Re: [PATCH v2 4/7] iov_iter: new iov_iter_pin_pages*() routines
From: Al Viro
Date: Fri Sep 23 2022 - 12:14:10 EST
On Fri, Sep 23, 2022 at 01:44:33AM -0700, Christoph Hellwig wrote:
> Why would I? We generall do have or should have the iov_iter around.
Not for async IO.
> And for the common case where we don't (bios) we can carry that
> information in the bio as it needs a special unmap helper anyway.
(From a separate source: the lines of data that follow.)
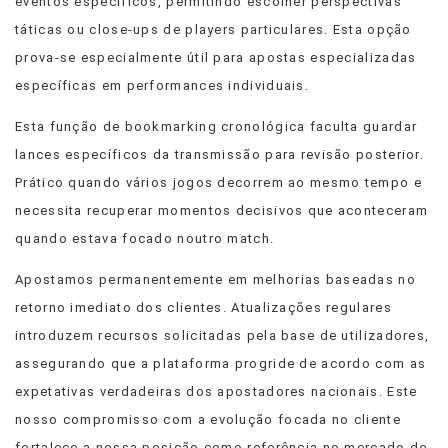
eventos específicos, permitindo escolher perspectivas
táticas ou close-ups de players particulares. Esta opção
prova-se especialmente útil para apostas especializadas
específicas em performances individuais.
Esta função de bookmarking cronológica faculta guardar
lances específicos da transmissão para revisão posterior.
Prático quando vários jogos decorrem ao mesmo tempo e
necessita recuperar momentos decisivos que aconteceram
quando estava focado noutro match.
Apostamos permanentemente em melhorias baseadas no
retorno imediato dos clientes. Atualizações regulares
introduzem recursos solicitadas pela base de utilizadores,
assegurando que a plataforma progride de acordo com as
expetativas verdadeiras dos apostadores nacionais. Este
nosso compromisso com a evolução focada no cliente
fortalece a nossa posição como referência no mercado de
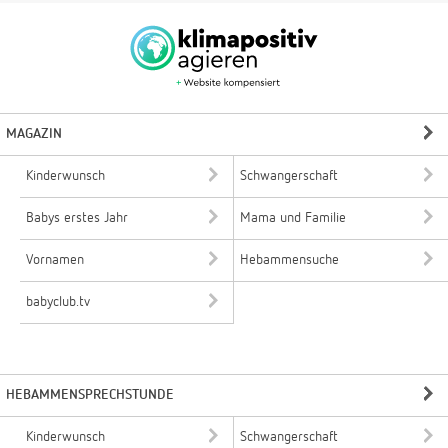
MAGAZIN
Kinderwunsch
Schwangerschaft
Babys erstes Jahr
Mama und Familie
Vornamen
Hebammensuche
babyclub.tv
HEBAMMENSPRECHSTUNDE
Kinderwunsch
Schwangerschaft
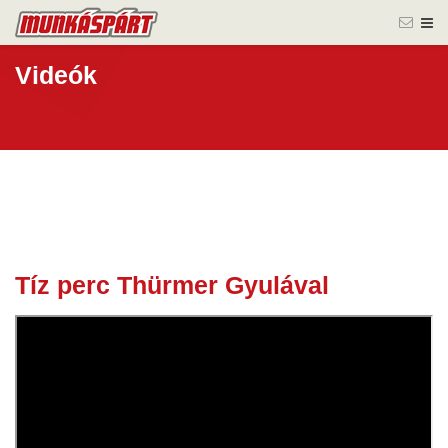
Videók
Tíz perc Thürmer Gyulával
18 ápr.
2020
*Any* async read_iter is like that.
> > Where are they getting
> > dropped and what guarantees that IO is complete by that point?
>
> The exact place depens on the exact taaraget frontend of which we have
> a few. But it happens from the end_io callback that is triggered
> through a call to target_complete_cmd.
OK...
> > The reason I'm asking is that here you have an ITER_BVEC possibly fed to
> > __blkdev_direct_IO_async(), with its
> > if (iov_iter_is_bvec(iter)) {
> > /*
> > * Users don't rely on the iterator being in any particular
> > * state for async I/O returning -EIOCBQUEUED, hence we can
> > * avoid expensive iov_iter_advance(). Bypass
> > * bio_iov_iter_get_pages() and set the bvec directly.
> > */
> > bio_iov_bvec_set(bio, iter);
> > which does *not* grab the page referneces. Sure, bio_release_pages() knows
> > to leave those alone and doesn't drop anything. However, what is the
> > mechanism preventing the pages getting freed before the IO completion
> > in this case?
>
> The contract that callers of bvec iters need to hold their own
> references as without that doing I/O do them would be unsafe. It they
> did not hold references the pages could go away before even calling
> bio_iov_iter_get_pages (or this open coded bio_iov_bvec_set).
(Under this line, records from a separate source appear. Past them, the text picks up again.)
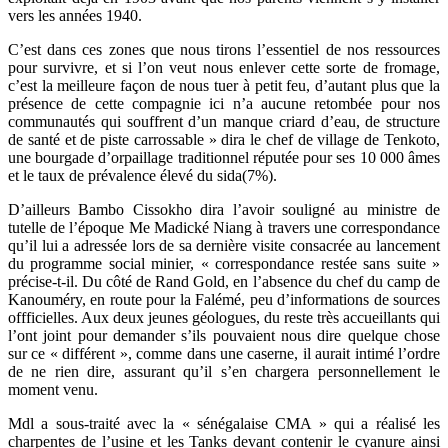
vers les années 1940.
C’est dans ces zones que nous tirons l’essentiel de nos ressources
pour survivre, et si l’on veut nous enlever cette sorte de fromage,
c’est la meilleure façon de nous tuer à petit feu, d’autant plus que la
présence de cette compagnie ici n’a aucune retombée pour nos
communautés qui souffrent d’un manque criard d’eau, de structure
de santé et de piste carrossable » dira le chef de village de Tenkoto,
une bourgade d’orpaillage traditionnel réputée pour ses 10 000 âmes
et le taux de prévalence élevé du sida(7%).
D’ailleurs Bambo Cissokho dira l’avoir souligné au ministre de
tutelle de l’époque Me Madické Niang à travers une correspondance
qu’il lui a adressée lors de sa dernière visite consacrée au lancement
du programme social minier, « correspondance restée sans suite »
précise-t-il. Du côté de Rand Gold, en l’absence du chef du camp de
Kanouméry, en route pour la Falémé, peu d’informations de sources
offficielles. Aux deux jeunes géologues, du reste très accueillants qui
l’ont joint pour demander s’ils pouvaient nous dire quelque chose
sur ce « différent », comme dans une caserne, il aurait intimé l’ordre
de ne rien dire, assurant qu’il s’en chargera personnellement le
moment venu.
Mdl a sous-traité avec la « sénégalaise CMA » qui a réalisé les
charpentes de l’usine et les Tanks devant contenir le cyanure ainsi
You are mixing two issues here - holding references to pages while using
iov_iter instance is obvious; holding them until async IO is complete, even
though struct iov_iter might be long gone by that point is a different
story.
And originating iov_iter instance really can be long-gone by the time
of IO completion - requirement to keep it around would be very hard to
satisfy. I've no objections to requiring the pages in ITER_BVEC to be
preserved at least until the IO completion by means independent of
whatever ->read_iter/->write_iter does to them, but
* that needs to be spelled out very clearly and
* we need to verify that it is, indeed, the case for all existing
iov_iter_bvec callers, preferably with comments next to non-obvious ones
(something that is followed only by the sync IO is obvious)
That goes not just for bio - if we make get_pages *NOT* grab references
on ITER_BVEC (and I'm all for it), we need to make sure that those
pages won't be retained after the original protection runs out. Which
includes the reference put into struct nfs_request, for example, as well
as whatever ceph transport is doing, etc. Another thing that needs to
be sorted out is __zerocopy_sg_from_iter() and its callers - AFAICS,
all of those are in ->sendmsg() with MSG_ZEROCOPY in flags.
It's a non-trivial amount of code audit - we have about 40 iov_iter_bvec()
callers in the tree, and while many are clearly sync-only... the ones
that are not tend to balloon into interesting analysis of call chains, etc.
Don't get me wrong - that analysis needs to be done, just don't expect
it to be trivial. And it will require quite a bit of cooperation from the
folks familiar with e.g. drivers/target, or with ceph transport layer,
etc.
FWIW, my preference would be along the lines of
Backing memory for any non user-backed iov_iter should be protected
from reuse by creator of iov_iter and that protection should continue
through not just all synchronous operations with iov_iter in question
- it should last until all async operations involving that memory are
finished. That continued protection must not depend upon taking
extra page references, etc. while we are working with iov_iter.
But getting there will take quite a bit of code audit and probably some massage
as well.